Julia Louis-Dreyfus explains why she took a ‘leap of faith’ to star in tear-jerking new movie ‘Tuesday’

Julia Louis-Dreyfus, one of the most celebrated comedic actresses of recent times, took a “leap of faith” to work with a first-time director on a sentimental new movie Tuesday.

The film follows Zora (Louis-Dreyfus) and her 15-year-old daughter, Tuesday (Lola Petticrew), as they confront Death, who arrives at their home in the form of a talking bird. It’s a twisted modern fairy tale about grief and mortality.

Louis-Dreyfus told Yahoo Entertainment that there were a number of scenes that, because of their intensity — her character confronting the reality that her daughter was going to die of cancer — stuck with her long after she filmed them.

“Those scenes were very emotional, and they were a challenge,” Louis-Dreyfus said.

The actress, best known for her Emmy-winning roles in Seinfeld, Veep and The New Adventures of Old Christine, cracks jokes in Tuesday — but sadness is the pervading emotion. There’s a giant talking parrot (voiced by Arinzé Kene) in many scenes, which might sound humorous, but he represents the ever-looming reality of death.

Julia Louis-Dreyfus with a parrot created with visual effects. (© A24/Courtesy Everett Collection)
Julia Louis-Dreyfus with a parrot created with visual effects. (© A24/Courtesy Everett Collection)

Julia Louis-Dreyfus with a parrot created with visual effects. (© A24/Courtesy Everett Collection)

A conversation with the film’s writer-director, Daina O. Pusić, convinced Louis-Dreyfus to sign on to a project that was so different in tone from her usual comedy.

The film’s exploration of depression was another reason she wanted to be a part of it.

“Pain can be isolating.

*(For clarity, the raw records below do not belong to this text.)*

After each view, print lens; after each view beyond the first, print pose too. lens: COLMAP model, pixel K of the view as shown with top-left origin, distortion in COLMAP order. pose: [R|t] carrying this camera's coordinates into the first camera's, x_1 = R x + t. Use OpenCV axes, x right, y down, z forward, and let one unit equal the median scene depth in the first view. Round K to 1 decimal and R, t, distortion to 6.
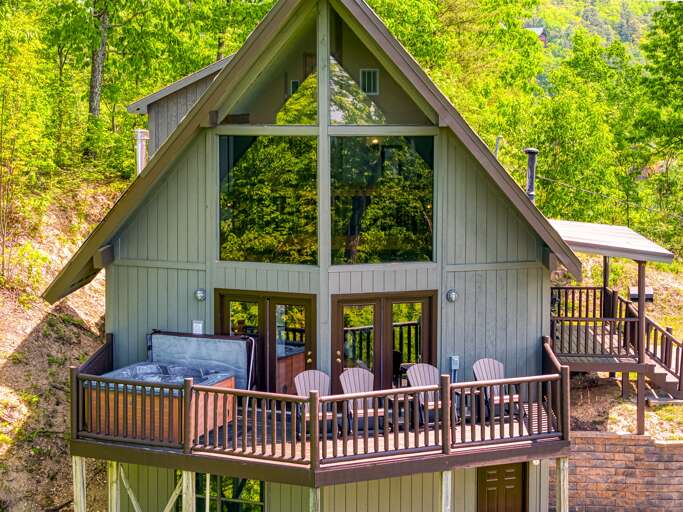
lens RADIAL K [[1377.9, 0, 341.2], [0, 1377.9, 253.0], [0, 0, 1]] dist [-0.039002, 0.000000]
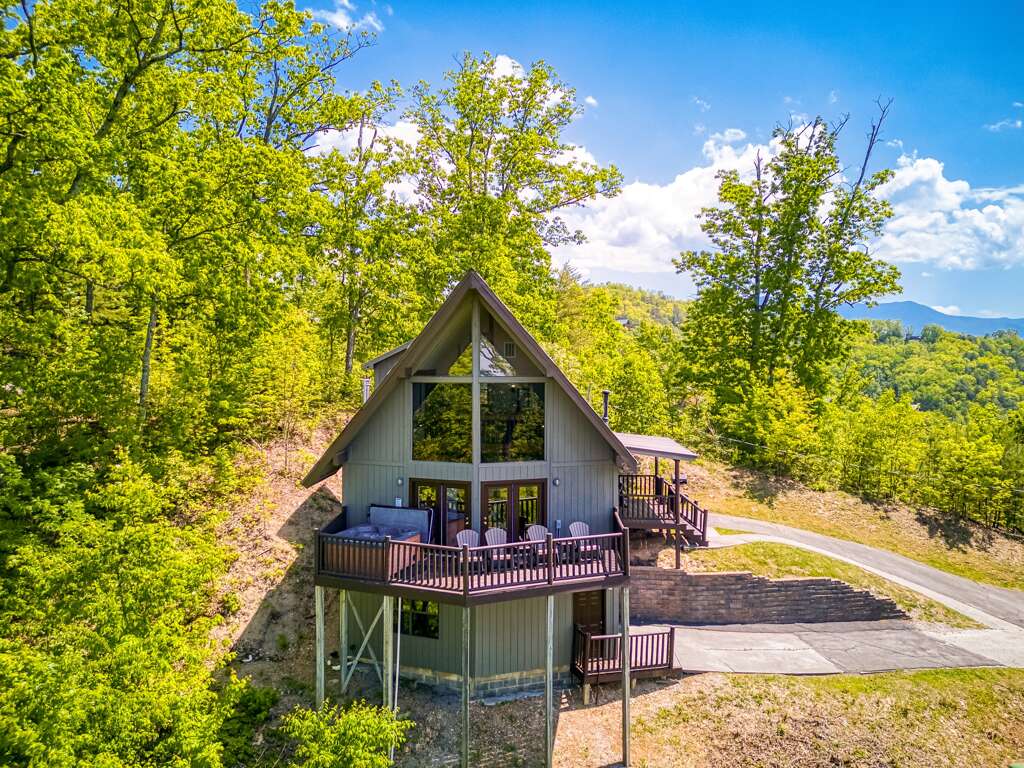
lens RADIAL K [[811.8, 0, 513.7], [0, 811.8, 387.9], [0, 0, 1]] dist [-0.008237, -0.003112]
pose [[0.999985, -0.003521, 0.004295, 0.025712], [0.003847, 0.996911, -0.078450, -0.003942], [-0.004006, 0.078465, 0.996909, 0.049789]]
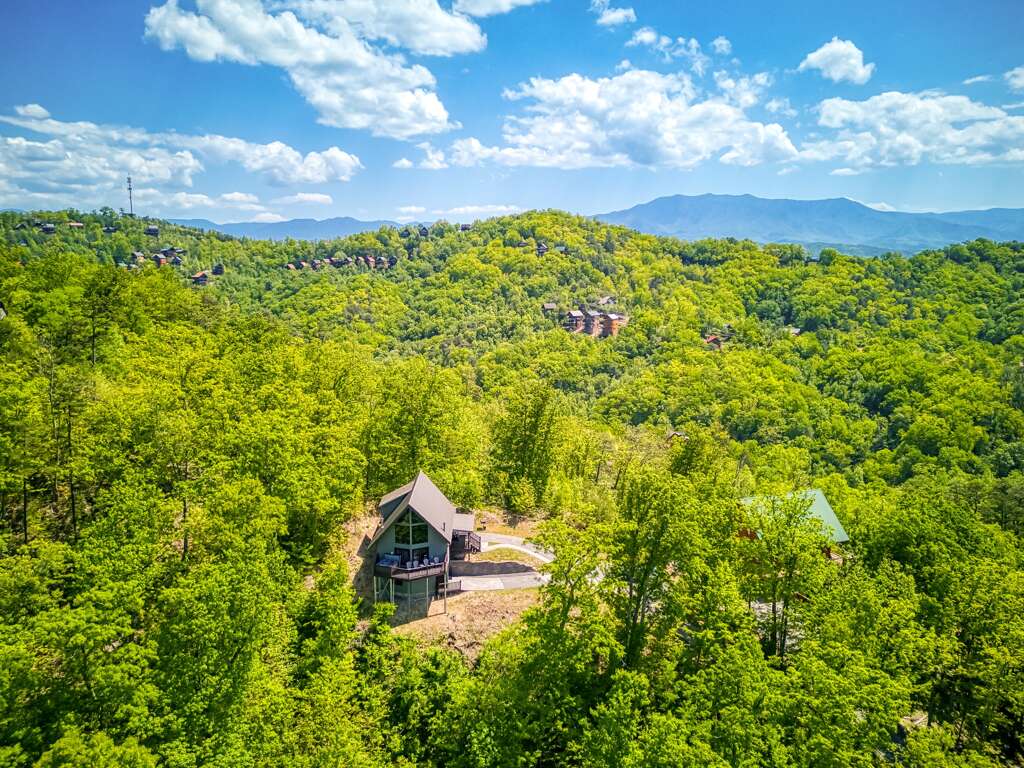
lens RADIAL K [[716.8, 0, 511.5], [0, 716.8, 387.5], [0, 0, 1]] dist [0.036593, 0.000006]
pose [[0.997564, -0.024890, 0.065158, 0.252815], [0.022667, 0.999143, 0.034641, -0.821553], [-0.065965, -0.033079, 0.997273, -2.366180]]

You’re not alone,” Louis-Dreyfus said. “It’s important to recognize that there’s not just one way to be.”

In the movie, Zora makes what Louis-Dreyfus called “heinous” and “not-so-admirable” choices while dealing with grief.

“[Zora] is not a bad person. … She’s struggling, but inside she is a ferocious person,” Louis-Dreyfus said. “I think most people are struggling, and those struggles can feel isolating. I hope this film can make people feel less alone and open up channels of communication.”

Petticrew, who uses they/them pronouns, told Yahoo Entertainment that they hope people will see the movie in theaters to have the most “communal” experience possible.

Julia Louis-Dreyfus and Lola Petticrew Julia Louis-Dreyfus and Lola Petticrew

Julia Louis-Dreyfus and Lola Petticrew in Tuesday. (A24/Courtesy Everett Collection)

“[The film shows] everybody is experiencing something universal, but at the same time totally unique to them,” they said.

There’s a popular trope in movies involving sick children that portrays them as wise beyond their years as if their struggles aged them up. Tuesday is certainly mature, often encouraging her mother to make more grown-up decisions, but Petticrew said they worked hard to ensure that the character’s wisecracking spirit shone through.

“Such a massive part of Tuesday’s personality is her sense of humor,” they said. “That’s her way of trying to make sure … everyone’s having a good time.”

Louis-Dreyfus said the secret making her mother-daughter relationship with Petticrew authentic was the fact that she was genuinely comfortable with them.

“We hit the ground running and got a sense of each other well enough to know we could trust each other quickly,” she said. “There’s a physical intimacy between these two characters that helped engender more trust and tenderness between us as actors.”

Tuesday premieres in theaters June 7.